──────── ESTRATTO DELLA FONTE ────────

Bentornata Silvia

È un dovere di uno Stato civile trarre in salvo i propri cittadini all’estero che versano in situazioni di grave pericolo, e ricercare verità e giustizia in caso di morte. E il principio vale per tutti: che tu sia un marò che ha preso a fucilate due pescatori di un peschereccio battente bandiera indiana, un giovane che muore per una rissa in una discoteca della Costa Brava, un giornalista idealista che svolge una inchiesta dagli oscuri risvolti internazionali, un fotoreporter che racconta guerre dimenticate ai confini del mondo. Figuriamoci se non si debba valere per una ragazza di venticinque anni che ha scelto nel fare del bene al prossimo, la propria mission. Che nella solidarietà ha trovato la propria ragion d’essere Non dovrebbero esserci davvero divisioni su una questione del genere. Se non quella tra umanità e disumanità. 

Del resto, l’assistenza dello Stato non è un regalo, tutt’altro. Le tasse che paghiamo servono anche a finanziare i servizi di intelligence, la rete diplomatica, ambasciate e consolati, il dicastero degli Esteri, in tutto il loro apparato politico, burocratico, amministrativo, per difenderci, nel caso che un nostro diritto venga violato, in un territorio straniero. Già questo potrebbe bastare a liquidare la questione sulle polemiche inerenti la liberazione di Silvia Romano. 

Nessuno l’ha obbligata, si sente dire da chi, in un totale rovesciamento dei valori, invece che gioire, si indigna. È vero, prendersi cura dei bambini orfani keniani non te lo ordina il dottore. Ma è proprio questo il motivo per il quale, chi se ne occupa, merita stima e rispetto piuttosto che biasimo. Silvia non era in 

Kenya, per noia, per fare l’alternativa, come fosse un apericena multietnico a base di cous cous, secondo quella narrazione un po’ caciottara che spesso ricorre. Si può andare in Kenya anche per non fare safari, per non prendere il sole sulle spiagge dell’Oceano Indiano, per non cercare sesso – che tanto quando si tratta di donna e Africa l’equazione è sempre quella. Ma per prestare la propria opera in un orfanotrofio, prima essere rapita da terroristi somali. Sono scelte di vita.

──────── VOCI MOSTRATE ────────

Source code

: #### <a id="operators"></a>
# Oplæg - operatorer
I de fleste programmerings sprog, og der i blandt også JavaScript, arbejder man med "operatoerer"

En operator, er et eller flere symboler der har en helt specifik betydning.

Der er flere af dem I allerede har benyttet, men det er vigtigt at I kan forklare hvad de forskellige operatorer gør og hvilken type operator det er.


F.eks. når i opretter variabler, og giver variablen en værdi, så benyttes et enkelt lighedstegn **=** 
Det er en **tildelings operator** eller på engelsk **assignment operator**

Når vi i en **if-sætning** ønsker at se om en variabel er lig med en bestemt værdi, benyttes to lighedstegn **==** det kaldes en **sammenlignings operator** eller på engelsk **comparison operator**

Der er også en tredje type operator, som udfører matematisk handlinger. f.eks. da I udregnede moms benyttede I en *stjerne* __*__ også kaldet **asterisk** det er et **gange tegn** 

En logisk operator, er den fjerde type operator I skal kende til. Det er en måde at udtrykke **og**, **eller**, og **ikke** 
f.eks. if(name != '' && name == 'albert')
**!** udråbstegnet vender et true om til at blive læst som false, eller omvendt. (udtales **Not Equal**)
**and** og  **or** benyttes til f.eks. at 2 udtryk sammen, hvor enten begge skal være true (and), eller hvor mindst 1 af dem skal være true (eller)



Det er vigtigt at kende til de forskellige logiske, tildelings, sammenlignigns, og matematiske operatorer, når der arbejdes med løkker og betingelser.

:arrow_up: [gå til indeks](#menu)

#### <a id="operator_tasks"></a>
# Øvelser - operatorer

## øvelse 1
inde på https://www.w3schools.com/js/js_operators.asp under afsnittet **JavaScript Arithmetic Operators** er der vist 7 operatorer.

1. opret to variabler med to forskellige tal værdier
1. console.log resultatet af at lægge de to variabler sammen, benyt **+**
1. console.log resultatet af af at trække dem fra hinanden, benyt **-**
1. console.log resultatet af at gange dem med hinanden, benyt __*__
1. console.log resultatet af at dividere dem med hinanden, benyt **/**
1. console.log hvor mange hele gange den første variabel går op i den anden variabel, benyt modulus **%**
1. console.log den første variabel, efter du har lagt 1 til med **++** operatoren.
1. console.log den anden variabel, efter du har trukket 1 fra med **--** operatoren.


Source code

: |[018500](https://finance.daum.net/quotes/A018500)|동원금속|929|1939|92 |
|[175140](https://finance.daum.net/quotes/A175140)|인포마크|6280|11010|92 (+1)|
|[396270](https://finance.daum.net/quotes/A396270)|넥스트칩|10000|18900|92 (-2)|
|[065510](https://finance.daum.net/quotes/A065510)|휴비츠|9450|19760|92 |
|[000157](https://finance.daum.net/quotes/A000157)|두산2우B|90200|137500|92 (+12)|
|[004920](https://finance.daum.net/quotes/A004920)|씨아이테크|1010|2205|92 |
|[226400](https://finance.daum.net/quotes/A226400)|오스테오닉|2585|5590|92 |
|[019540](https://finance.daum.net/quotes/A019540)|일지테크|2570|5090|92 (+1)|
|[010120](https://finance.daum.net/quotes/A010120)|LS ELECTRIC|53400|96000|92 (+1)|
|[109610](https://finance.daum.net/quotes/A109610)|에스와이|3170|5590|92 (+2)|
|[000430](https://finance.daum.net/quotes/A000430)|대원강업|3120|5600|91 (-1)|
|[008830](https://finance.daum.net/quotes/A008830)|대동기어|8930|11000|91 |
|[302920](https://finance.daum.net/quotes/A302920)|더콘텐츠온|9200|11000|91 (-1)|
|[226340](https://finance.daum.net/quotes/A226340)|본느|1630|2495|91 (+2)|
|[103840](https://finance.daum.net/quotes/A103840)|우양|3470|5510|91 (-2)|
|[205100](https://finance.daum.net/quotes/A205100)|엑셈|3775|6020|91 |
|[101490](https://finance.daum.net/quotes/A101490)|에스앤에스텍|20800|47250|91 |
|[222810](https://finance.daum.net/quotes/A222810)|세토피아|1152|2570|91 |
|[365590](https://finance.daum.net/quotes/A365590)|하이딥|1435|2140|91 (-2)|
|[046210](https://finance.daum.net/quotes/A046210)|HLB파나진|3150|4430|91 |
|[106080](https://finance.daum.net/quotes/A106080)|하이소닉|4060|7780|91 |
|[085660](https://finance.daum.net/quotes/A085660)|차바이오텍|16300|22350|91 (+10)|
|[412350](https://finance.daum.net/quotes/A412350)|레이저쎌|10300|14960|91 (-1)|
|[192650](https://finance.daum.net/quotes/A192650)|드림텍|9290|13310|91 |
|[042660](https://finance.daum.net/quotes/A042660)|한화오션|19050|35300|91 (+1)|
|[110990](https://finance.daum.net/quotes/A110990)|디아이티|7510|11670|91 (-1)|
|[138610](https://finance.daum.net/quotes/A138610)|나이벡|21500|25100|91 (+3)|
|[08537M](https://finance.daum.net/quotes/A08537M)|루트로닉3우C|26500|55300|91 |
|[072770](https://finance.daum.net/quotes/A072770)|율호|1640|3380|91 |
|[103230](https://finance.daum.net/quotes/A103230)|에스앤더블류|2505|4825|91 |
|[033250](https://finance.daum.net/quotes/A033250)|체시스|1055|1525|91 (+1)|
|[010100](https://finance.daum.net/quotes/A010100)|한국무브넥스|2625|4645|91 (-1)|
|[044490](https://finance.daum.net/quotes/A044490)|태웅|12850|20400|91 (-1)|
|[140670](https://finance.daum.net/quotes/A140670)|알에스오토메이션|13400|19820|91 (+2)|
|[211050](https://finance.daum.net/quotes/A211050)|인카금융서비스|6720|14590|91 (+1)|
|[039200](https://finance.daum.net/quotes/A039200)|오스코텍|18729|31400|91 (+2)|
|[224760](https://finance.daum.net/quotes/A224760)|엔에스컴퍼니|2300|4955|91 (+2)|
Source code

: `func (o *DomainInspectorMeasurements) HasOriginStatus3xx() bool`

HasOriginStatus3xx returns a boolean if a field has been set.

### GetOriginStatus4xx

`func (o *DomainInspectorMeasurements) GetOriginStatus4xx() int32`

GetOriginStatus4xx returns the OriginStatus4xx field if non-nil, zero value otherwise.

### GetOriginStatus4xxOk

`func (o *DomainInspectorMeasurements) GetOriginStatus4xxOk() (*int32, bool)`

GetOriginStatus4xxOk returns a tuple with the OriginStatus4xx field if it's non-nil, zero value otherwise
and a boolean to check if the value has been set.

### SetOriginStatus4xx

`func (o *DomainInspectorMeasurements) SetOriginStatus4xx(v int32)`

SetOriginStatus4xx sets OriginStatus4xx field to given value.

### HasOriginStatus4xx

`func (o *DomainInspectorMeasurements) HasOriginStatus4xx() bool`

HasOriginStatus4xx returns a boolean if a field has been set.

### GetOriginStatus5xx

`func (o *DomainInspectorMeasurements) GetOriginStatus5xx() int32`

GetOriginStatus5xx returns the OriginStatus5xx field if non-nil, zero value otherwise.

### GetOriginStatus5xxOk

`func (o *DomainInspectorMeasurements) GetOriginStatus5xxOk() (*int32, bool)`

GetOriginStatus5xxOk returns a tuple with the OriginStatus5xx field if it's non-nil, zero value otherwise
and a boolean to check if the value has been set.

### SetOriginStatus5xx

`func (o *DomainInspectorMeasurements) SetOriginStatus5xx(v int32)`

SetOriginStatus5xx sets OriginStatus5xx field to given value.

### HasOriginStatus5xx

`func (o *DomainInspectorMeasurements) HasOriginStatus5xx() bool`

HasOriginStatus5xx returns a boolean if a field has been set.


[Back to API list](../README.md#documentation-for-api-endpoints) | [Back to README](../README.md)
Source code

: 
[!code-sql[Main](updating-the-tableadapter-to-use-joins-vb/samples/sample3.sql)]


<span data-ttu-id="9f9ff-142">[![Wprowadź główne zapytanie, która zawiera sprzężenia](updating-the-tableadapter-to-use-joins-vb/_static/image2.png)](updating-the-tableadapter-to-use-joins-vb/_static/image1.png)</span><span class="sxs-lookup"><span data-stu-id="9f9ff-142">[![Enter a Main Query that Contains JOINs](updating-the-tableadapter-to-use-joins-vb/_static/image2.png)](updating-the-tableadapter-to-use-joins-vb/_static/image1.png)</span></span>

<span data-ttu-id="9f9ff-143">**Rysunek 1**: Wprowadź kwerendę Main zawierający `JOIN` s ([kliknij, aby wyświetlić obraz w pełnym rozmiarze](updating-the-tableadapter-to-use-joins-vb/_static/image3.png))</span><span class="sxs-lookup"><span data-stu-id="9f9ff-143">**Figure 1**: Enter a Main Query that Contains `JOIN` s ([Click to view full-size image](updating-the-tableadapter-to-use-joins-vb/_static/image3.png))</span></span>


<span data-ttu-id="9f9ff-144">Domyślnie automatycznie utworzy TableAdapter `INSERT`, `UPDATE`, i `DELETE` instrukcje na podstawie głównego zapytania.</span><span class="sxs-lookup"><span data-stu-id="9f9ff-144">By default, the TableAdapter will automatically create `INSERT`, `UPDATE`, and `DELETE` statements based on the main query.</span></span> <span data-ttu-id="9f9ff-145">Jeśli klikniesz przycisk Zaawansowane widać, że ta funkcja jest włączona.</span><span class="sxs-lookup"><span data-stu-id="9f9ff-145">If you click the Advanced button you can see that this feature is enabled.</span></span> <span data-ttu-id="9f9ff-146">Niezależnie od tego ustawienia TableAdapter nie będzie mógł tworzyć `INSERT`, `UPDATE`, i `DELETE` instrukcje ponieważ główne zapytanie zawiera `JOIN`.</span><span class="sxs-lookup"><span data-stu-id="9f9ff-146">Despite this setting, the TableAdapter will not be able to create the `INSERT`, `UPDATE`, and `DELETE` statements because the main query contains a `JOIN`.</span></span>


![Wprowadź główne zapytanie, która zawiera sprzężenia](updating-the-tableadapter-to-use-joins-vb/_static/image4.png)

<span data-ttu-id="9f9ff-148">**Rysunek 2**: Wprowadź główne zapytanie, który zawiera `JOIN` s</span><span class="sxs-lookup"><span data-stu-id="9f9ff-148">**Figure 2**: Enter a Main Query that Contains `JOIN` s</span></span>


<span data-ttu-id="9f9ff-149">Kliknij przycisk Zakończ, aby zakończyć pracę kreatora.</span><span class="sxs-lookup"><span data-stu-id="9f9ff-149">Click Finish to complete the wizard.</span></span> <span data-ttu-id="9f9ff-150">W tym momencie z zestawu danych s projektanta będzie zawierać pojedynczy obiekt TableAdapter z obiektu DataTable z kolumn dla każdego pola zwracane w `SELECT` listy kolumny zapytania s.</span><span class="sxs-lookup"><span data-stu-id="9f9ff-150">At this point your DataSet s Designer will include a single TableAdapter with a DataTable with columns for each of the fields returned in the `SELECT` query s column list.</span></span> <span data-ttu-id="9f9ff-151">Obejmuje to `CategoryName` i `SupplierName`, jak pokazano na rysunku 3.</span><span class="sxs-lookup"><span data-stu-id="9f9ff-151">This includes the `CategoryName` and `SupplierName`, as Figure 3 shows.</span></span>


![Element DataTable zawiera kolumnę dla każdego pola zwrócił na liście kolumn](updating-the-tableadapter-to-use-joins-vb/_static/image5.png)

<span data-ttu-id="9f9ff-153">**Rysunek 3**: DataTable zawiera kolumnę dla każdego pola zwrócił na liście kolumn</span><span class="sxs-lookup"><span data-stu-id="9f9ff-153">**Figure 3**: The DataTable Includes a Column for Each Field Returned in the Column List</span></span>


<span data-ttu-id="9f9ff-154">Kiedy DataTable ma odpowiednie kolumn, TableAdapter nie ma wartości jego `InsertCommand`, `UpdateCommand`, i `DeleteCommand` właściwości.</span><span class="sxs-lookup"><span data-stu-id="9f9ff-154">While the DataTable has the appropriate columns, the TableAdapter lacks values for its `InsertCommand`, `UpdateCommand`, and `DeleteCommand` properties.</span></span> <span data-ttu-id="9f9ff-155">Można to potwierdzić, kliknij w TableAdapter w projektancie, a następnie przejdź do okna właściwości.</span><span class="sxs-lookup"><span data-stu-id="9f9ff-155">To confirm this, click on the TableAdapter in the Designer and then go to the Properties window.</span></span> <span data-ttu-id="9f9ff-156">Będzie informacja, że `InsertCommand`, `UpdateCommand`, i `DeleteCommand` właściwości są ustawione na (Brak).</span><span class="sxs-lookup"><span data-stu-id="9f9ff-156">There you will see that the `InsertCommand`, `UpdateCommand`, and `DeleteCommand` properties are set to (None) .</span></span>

────────

PROBLEMA A >> Nell'articolo su Silvia Romano, quanti anni ha la ragazza di cui si parla?
PROBLEMA B >> Porta avanti l'articolo su Silvia Romano, riprendendo subito dopo la sua ultima frase.

RISPOSTA FINALE A >> Venticinque anni.

RISPOSTA FINALE B >>
Fosse stata una turista, nessuno avrebbe avuto da obiettare sui soldi del suo riscatto. Sarebbe stata “una di noi”, “una italiana”, e non una ingenua buonista che ci fa spendere soldi. 

In realtà, spesso e volentieri, non è nemmeno una scelta: ma una vocazione, a volte religiosa a volte laica, ma comunque un anelito interiore al quale difficilmente ci si può sottrarre. Di sicuro non è una scelta estemporanea, perché richiede studio e preparazione tecnica. Parlo con cognizione di causa visto che, nella mia vita, mi è capitato di partecipare a missioni civili in zone di guerra, come osservatore internazionale in occasione di elezioni: nella Palestina per scelta, e nella Repubblica Democratica del Congo, catapultato quasi per caso. Episodi significativi, nel corso di una vita che poi ha preso altre traiettorie, che mi hanno permesso di conoscere da vicino quel mondo. Conoscere quelle persone. Le loro storie. Conoscere l’Africa. Incontrare ufficiali e soldati dei caschi blu.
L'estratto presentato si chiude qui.